◆ **EXERCISE**
Please output exactly the part of the records below that opens with the line containing "42: (786, 435, 1.06)" and closes with the line containing "55: (461, 425, 1.07)", both lines included, and nothing else.

◆ **Stored items**
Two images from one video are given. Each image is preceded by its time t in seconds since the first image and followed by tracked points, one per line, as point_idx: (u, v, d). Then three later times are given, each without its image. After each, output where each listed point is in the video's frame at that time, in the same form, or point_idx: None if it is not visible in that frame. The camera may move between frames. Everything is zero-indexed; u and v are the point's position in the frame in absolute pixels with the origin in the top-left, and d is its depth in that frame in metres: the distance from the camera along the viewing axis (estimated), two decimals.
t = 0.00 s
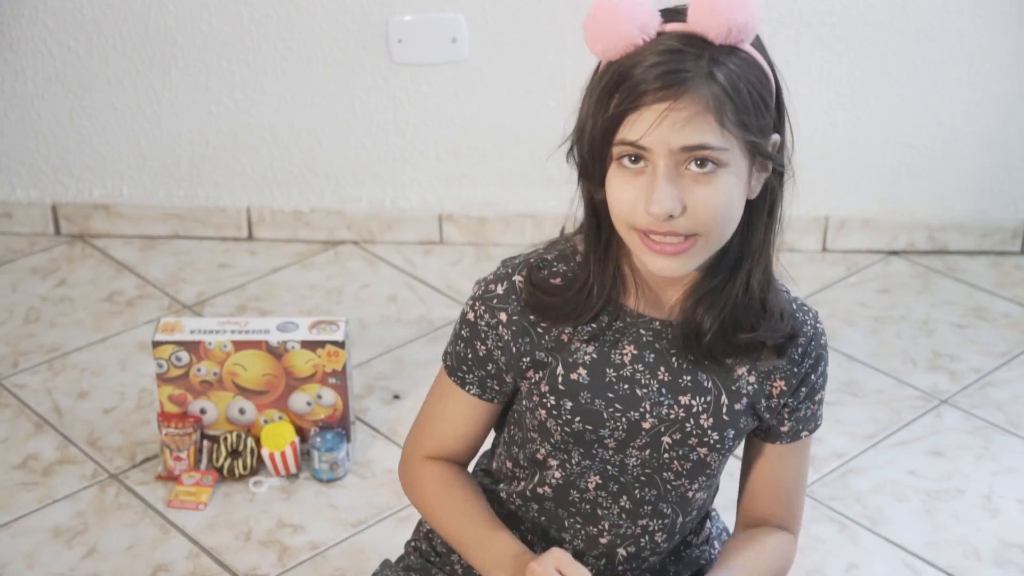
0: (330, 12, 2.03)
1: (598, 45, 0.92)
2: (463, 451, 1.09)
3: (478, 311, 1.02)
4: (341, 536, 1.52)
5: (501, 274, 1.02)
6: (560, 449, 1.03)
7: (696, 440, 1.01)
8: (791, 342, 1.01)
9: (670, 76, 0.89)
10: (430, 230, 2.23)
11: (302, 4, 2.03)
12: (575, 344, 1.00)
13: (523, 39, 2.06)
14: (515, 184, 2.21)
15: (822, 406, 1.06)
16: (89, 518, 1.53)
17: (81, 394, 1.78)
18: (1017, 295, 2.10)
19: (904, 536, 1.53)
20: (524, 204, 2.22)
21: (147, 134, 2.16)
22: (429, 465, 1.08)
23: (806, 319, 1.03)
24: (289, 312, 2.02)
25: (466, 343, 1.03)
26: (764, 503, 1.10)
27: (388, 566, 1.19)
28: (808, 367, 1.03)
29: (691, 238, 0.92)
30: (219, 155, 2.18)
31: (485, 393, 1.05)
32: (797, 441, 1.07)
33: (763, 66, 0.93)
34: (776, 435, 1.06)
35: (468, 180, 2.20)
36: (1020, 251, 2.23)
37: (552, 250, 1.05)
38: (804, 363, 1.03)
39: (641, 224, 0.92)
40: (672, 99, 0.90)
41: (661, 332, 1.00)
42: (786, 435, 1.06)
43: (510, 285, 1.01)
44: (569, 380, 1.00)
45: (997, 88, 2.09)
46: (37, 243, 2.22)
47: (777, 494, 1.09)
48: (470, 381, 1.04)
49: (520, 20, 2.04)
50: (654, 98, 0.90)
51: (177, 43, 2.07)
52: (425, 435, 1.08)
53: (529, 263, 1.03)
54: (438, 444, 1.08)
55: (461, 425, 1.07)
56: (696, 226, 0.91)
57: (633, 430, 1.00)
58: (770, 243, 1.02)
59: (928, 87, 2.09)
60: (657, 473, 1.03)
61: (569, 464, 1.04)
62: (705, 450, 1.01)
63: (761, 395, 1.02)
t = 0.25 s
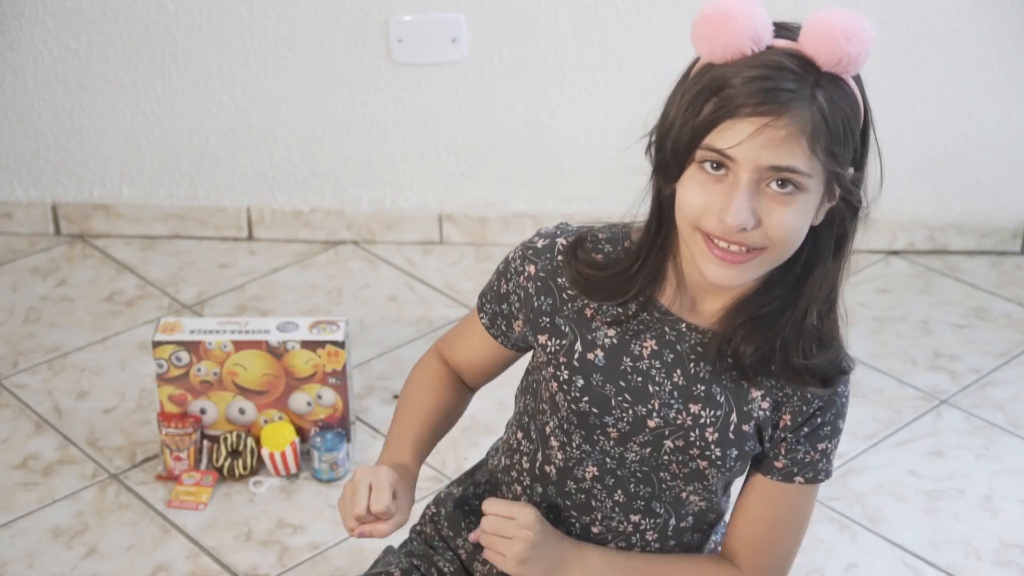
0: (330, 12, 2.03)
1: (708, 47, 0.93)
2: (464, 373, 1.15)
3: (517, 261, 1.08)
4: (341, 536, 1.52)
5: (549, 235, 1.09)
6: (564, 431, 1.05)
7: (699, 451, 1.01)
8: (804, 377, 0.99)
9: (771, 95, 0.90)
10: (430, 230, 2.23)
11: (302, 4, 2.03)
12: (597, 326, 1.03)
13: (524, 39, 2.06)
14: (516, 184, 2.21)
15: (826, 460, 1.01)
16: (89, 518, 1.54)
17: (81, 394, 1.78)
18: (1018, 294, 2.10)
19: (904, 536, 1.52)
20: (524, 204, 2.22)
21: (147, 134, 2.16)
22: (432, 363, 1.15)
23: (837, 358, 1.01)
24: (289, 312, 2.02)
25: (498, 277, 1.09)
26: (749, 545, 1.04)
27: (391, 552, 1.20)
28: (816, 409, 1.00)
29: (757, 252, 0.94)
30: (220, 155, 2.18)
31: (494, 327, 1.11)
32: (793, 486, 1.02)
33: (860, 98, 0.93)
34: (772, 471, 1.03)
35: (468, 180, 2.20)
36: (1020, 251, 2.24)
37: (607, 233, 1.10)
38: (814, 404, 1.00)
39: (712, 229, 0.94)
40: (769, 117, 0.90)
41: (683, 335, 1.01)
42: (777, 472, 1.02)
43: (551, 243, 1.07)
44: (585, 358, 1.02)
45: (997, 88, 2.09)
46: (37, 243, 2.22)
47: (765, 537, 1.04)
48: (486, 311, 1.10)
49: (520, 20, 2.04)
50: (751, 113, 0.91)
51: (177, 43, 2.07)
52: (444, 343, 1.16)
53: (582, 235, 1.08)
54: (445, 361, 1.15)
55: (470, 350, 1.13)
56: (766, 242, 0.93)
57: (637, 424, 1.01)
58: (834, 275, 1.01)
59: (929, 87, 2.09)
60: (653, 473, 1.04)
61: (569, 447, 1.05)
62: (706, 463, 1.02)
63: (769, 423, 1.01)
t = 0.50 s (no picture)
0: (330, 12, 2.03)
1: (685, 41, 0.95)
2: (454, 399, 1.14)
3: (502, 275, 1.08)
4: (341, 536, 1.52)
5: (530, 247, 1.09)
6: (565, 439, 1.06)
7: (702, 445, 1.03)
8: (805, 362, 1.01)
9: (750, 84, 0.92)
10: (430, 230, 2.23)
11: (302, 5, 2.03)
12: (588, 333, 1.04)
13: (523, 39, 2.06)
14: (516, 184, 2.21)
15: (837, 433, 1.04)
16: (89, 518, 1.54)
17: (81, 394, 1.78)
18: (1018, 295, 2.10)
19: (904, 536, 1.52)
20: (524, 204, 2.22)
21: (147, 135, 2.16)
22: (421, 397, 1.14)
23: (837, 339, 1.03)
24: (289, 312, 2.02)
25: (483, 296, 1.09)
26: (790, 527, 1.07)
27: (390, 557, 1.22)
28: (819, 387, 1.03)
29: (741, 244, 0.95)
30: (220, 155, 2.18)
31: (485, 347, 1.10)
32: (813, 464, 1.05)
33: (836, 86, 0.95)
34: (791, 455, 1.05)
35: (467, 180, 2.20)
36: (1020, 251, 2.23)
37: (586, 237, 1.10)
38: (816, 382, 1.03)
39: (696, 222, 0.95)
40: (748, 107, 0.92)
41: (675, 332, 1.03)
42: (795, 454, 1.05)
43: (534, 256, 1.07)
44: (580, 366, 1.04)
45: (997, 89, 2.09)
46: (37, 243, 2.22)
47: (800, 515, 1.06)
48: (475, 331, 1.10)
49: (520, 20, 2.04)
50: (731, 103, 0.92)
51: (177, 43, 2.07)
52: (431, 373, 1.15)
53: (563, 243, 1.08)
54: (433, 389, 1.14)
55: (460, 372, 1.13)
56: (750, 233, 0.94)
57: (638, 426, 1.03)
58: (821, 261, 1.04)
59: (928, 87, 2.09)
60: (659, 473, 1.06)
61: (572, 454, 1.06)
62: (710, 455, 1.04)
63: (772, 408, 1.03)
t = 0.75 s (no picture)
0: (330, 12, 2.03)
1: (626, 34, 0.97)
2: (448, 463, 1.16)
3: (463, 303, 1.09)
4: (341, 536, 1.52)
5: (487, 268, 1.10)
6: (542, 447, 1.09)
7: (676, 440, 1.06)
8: (768, 353, 1.05)
9: (690, 71, 0.94)
10: (430, 230, 2.23)
11: (302, 4, 2.03)
12: (553, 343, 1.06)
13: (523, 39, 2.06)
14: (515, 184, 2.21)
15: (807, 416, 1.08)
16: (89, 518, 1.54)
17: (81, 394, 1.78)
18: (1018, 294, 2.10)
19: (905, 536, 1.52)
20: (524, 204, 2.22)
21: (147, 135, 2.16)
22: (416, 476, 1.16)
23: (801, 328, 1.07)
24: (289, 312, 2.02)
25: (453, 337, 1.10)
26: (770, 522, 1.13)
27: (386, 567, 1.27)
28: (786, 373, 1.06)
29: (687, 232, 0.97)
30: (220, 155, 2.18)
31: (473, 389, 1.12)
32: (789, 451, 1.09)
33: (777, 74, 0.98)
34: (767, 444, 1.09)
35: (467, 180, 2.20)
36: (1020, 251, 2.23)
37: (539, 247, 1.12)
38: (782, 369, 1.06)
39: (641, 212, 0.97)
40: (689, 95, 0.94)
41: (638, 332, 1.05)
42: (769, 443, 1.09)
43: (493, 279, 1.09)
44: (548, 377, 1.06)
45: (997, 89, 2.09)
46: (37, 243, 2.22)
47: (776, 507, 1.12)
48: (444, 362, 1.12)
49: (520, 20, 2.04)
50: (671, 91, 0.95)
51: (177, 43, 2.07)
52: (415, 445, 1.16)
53: (514, 258, 1.10)
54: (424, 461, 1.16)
55: (444, 433, 1.15)
56: (695, 221, 0.96)
57: (611, 428, 1.05)
58: (769, 249, 1.07)
59: (928, 87, 2.09)
60: (638, 473, 1.08)
61: (550, 460, 1.09)
62: (686, 450, 1.06)
63: (742, 398, 1.06)
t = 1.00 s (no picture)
0: (330, 12, 2.04)
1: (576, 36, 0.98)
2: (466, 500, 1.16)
3: (440, 330, 1.10)
4: (341, 536, 1.52)
5: (456, 292, 1.10)
6: (528, 457, 1.10)
7: (660, 441, 1.06)
8: (743, 349, 1.05)
9: (643, 65, 0.96)
10: (430, 230, 2.23)
11: (302, 4, 2.03)
12: (529, 356, 1.07)
13: (523, 39, 2.06)
14: (515, 184, 2.21)
15: (786, 408, 1.08)
16: (89, 518, 1.54)
17: (81, 394, 1.78)
18: (1019, 294, 2.09)
19: (905, 536, 1.52)
20: (524, 204, 2.22)
21: (147, 135, 2.17)
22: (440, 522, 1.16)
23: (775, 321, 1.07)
24: (289, 312, 2.02)
25: (439, 368, 1.11)
26: (752, 519, 1.12)
27: (387, 566, 1.27)
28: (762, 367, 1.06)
29: (655, 228, 0.98)
30: (220, 155, 2.18)
31: (471, 416, 1.12)
32: (769, 444, 1.09)
33: (726, 64, 1.00)
34: (747, 438, 1.09)
35: (467, 180, 2.20)
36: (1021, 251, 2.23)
37: (504, 262, 1.12)
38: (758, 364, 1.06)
39: (608, 211, 0.98)
40: (645, 89, 0.96)
41: (613, 338, 1.06)
42: (749, 437, 1.09)
43: (464, 303, 1.09)
44: (526, 391, 1.07)
45: (997, 88, 2.09)
46: (37, 243, 2.22)
47: (755, 504, 1.12)
48: (429, 386, 1.13)
49: (520, 20, 2.04)
50: (627, 87, 0.96)
51: (177, 43, 2.07)
52: (430, 493, 1.16)
53: (481, 277, 1.10)
54: (443, 504, 1.16)
55: (453, 470, 1.15)
56: (663, 214, 0.98)
57: (594, 435, 1.06)
58: (731, 245, 1.08)
59: (928, 87, 2.09)
60: (626, 477, 1.09)
61: (537, 468, 1.10)
62: (671, 450, 1.07)
63: (721, 394, 1.06)
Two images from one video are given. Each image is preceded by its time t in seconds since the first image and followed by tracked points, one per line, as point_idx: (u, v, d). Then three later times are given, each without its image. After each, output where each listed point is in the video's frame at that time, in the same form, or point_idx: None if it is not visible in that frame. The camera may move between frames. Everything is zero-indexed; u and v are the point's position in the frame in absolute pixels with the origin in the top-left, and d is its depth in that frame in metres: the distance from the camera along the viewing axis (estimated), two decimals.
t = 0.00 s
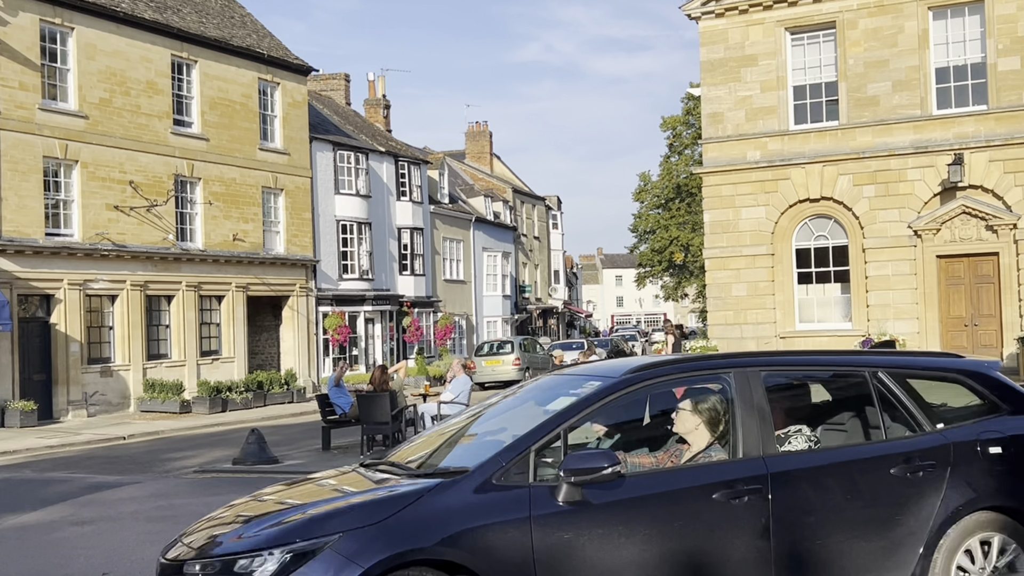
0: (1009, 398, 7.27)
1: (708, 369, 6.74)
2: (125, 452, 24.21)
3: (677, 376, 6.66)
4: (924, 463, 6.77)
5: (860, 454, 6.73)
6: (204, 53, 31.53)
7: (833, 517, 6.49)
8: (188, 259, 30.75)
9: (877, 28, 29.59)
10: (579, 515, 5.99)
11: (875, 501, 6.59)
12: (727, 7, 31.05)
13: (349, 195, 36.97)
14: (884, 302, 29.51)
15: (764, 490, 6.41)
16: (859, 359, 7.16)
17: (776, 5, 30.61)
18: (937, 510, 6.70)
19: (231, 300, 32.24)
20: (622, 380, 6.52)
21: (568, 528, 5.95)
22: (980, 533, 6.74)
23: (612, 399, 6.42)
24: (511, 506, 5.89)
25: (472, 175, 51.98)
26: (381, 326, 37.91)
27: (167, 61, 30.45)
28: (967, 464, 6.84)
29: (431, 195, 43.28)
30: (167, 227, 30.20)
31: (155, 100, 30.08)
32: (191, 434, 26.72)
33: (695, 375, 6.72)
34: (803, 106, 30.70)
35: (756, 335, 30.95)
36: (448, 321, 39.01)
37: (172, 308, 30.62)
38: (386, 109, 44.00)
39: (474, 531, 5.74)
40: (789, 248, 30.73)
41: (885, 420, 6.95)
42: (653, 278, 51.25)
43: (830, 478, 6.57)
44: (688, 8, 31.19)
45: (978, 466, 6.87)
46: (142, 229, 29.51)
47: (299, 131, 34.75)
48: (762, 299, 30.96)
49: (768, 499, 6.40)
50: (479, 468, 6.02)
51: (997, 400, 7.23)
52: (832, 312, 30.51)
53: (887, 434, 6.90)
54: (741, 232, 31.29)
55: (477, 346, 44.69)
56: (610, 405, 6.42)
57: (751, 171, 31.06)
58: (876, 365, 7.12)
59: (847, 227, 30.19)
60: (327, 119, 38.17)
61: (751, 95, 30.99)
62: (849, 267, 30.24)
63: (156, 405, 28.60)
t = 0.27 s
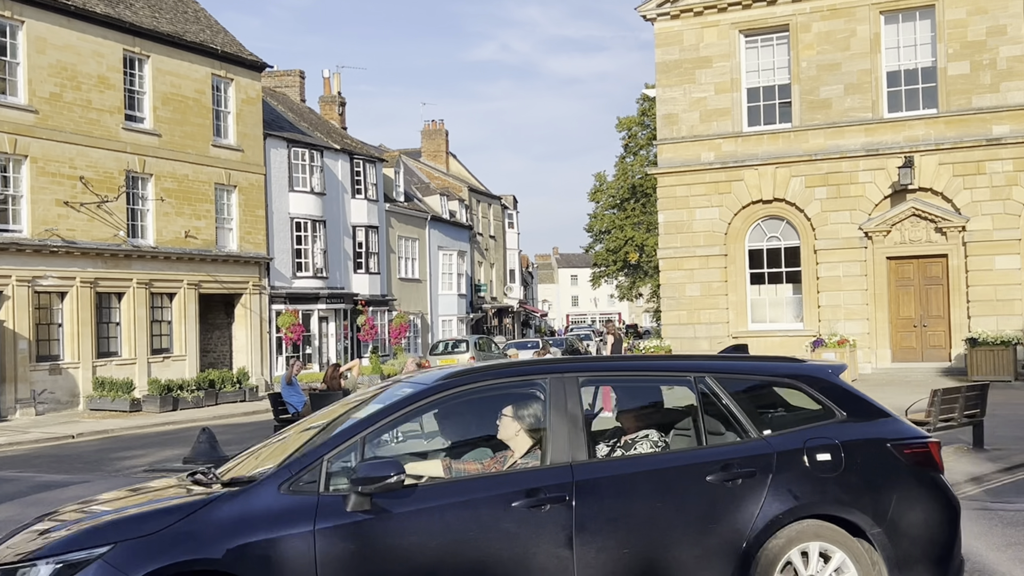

◆ **COMPLETED TASK**
42: (786, 435, 1.06)
43: (510, 285, 1.01)
44: (569, 380, 1.00)
45: (997, 88, 2.09)
46: (37, 243, 2.22)
47: (777, 494, 1.09)
48: (470, 381, 1.04)
49: (520, 20, 2.04)
50: (654, 98, 0.90)
51: (177, 43, 2.07)
52: (425, 435, 1.08)
53: (529, 263, 1.03)
54: (438, 444, 1.08)
55: (461, 425, 1.07)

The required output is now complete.